Page extract:
▶
Things like Ohm's law, electrons, Boolean algebra, those were all discovered before the year
1900. And it turns out that in the 1920s, sort of a revolution in physics was made with the
discovery of quantum mechanics. And some very famous scientists, Einstein, Heisenberg, Schrodinger, and others,
got together and they came up with a theory of quantum mechanics,
which really revolutionized physics as we know it.
But most of those discoveries were not really leveraged immediately.
Semiconductor technology started to use some of that beginning in the 1950s, but it only used a few of those principles.
And the real secret of quantum computing is that it leverages some of those physics principles that were discovered in the 1920s to come up with more powerful computers that were just starting to utilize and develop today.
So let's talk a little bit about what some of those physics principles are. The one I think that people at SNEA know about is tunneling. This was actually originally
proposed in 1927, and it didn't really become a reality for flash memory and EPROMs until about
45 years later in the 1970s. But this is, of course,
something where you can tunnel through a barrier. It is used in a branch of quantum computing called
quantum annealing, which allows you to tunnel through an energy barrier to find a ground state
and an optimum solution. I won't talk too much about quantum annealing right now. It is sort of
a niche application, but you can follow up with me afterwards if you want to hear more about it.
One that I think you do hear about quite frequently is superposition.
And this is the concept that a qubit, which is a quantum bit, can be both in the zero state and the one state at the same time.
And I show that here with this diagram with these pennies.
Heads would be zero, tails would be one.
But you can have the penny that's sort of spinning on a table,
and it's sort of both zero and one at the same time.
But ultimately, the penny will collapse, and it'll collapse to zero or one.
And qubits actually will do the same thing, which i'll talk about in just a couple more slides another principle that uh quantum computing
leverages is something called entanglement this is the fact we have two qubits two photons uh or
whatever that are sort of linked together and if you do something to one of the qubits, it'll impact the other one. It's called Spooky Action at a Distance by Einstein. they look at this, they believe that entanglement does enable communication faster than the speed
of light. That is not true. You cannot violate the speed of light because random bits are not
equal to useful data. A third thing is called interference. This is actually a diagram of a two-slit experiment
where you can have two waves,
and when the two waves combine,
you can have constructive interference,
and you'll get these bright areas.
If they cancel out each other, you'll get these dark areas.
And that's actually used in quantum algorithms
to help you emphasize the solutions of the ones you want and de-emphasize the solutions of the things that you don't want.
So let's talk a little bit mathematically about what a qubit is.
And the way to think of the way qubits are described mathematically, it's, as I said, a combination of the zero and the one state.
And you have a coefficient here, alpha times the zero state, beta times the one state.
◀
Input data:
▶
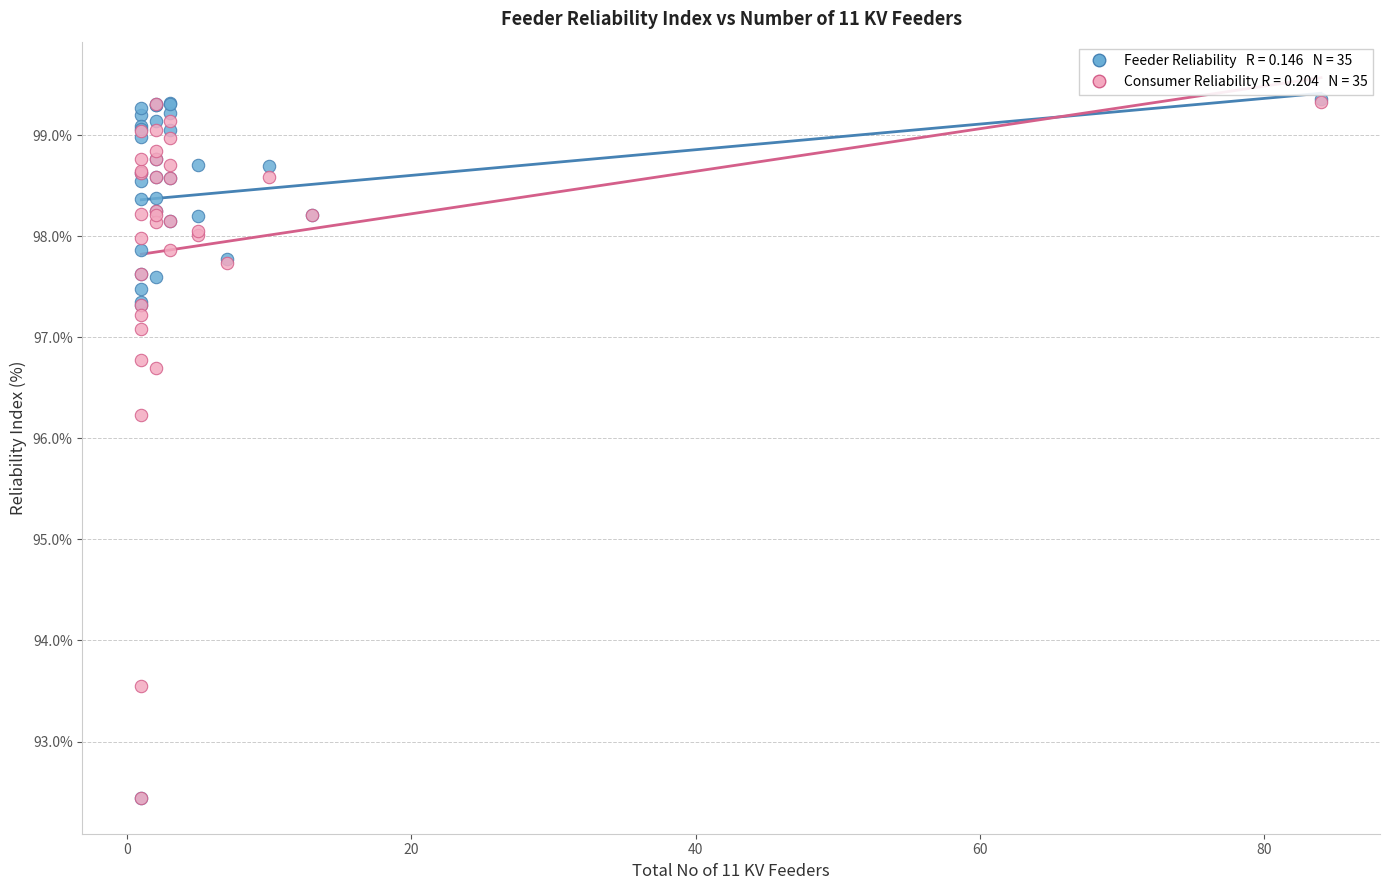

Across all series, what Y value is closest to 95?

96.2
◀
Problem set:
1. Can you reproduce word for word the part of the quantum computing talk that opens with the words containing "So let's talk a little bit mathematically" and closes with "and the one state."?
2. In the quantum computing talk, what is the name of the branch of quantum computing that uses tunneling?
3. Could you write the next part of the quantum computing talk, beginning right after its last sentence?

Responses:
1.
So let's talk a little bit mathematically about what a qubit is.
And the way to think of the way qubits are described mathematically, it's, as I said, a combination of the zero and the one state.

2. Quantum annealing.

3.
Alpha and beta can be negative numbers or they can even be complex numbers.
And that will allow you to have phases.
Qubits can also have phases as well as magnitudes. But an important
thing to understand is that the probabilities always have to add up to 100%. So you can take
the magnitude of A, the absolute value of A squared plus the absolute value of B squared,
and you get up to one, which would be 100%. If you were to measure the qubit, then what you will find is that it's a
completely non-deterministic measurement. If, for example, you had a qubit that's actually
right at the center there, the equator of this little block sphere, where it's equal magnitudes
of zero and one, and you ran a sampling of, let's say, a thousand times,
you would roughly get a squared percentage of the time you'll get a zero and beta squared
percentage of the time you'll get a one. But it's completely non-deterministic. And actually,
people use this to make quantum random number generators. But qubits are also very, very fragile.
They're very, very sensitive to the environment
and any environmental disturbances
will cause it to collapse again to the zero or one state.
So that's why if you look at a quantum computer,
you'll see these very expensive refrigerators
called dilution refrigerators that will refrigerate it down to temperatures of like 15 millikelvin.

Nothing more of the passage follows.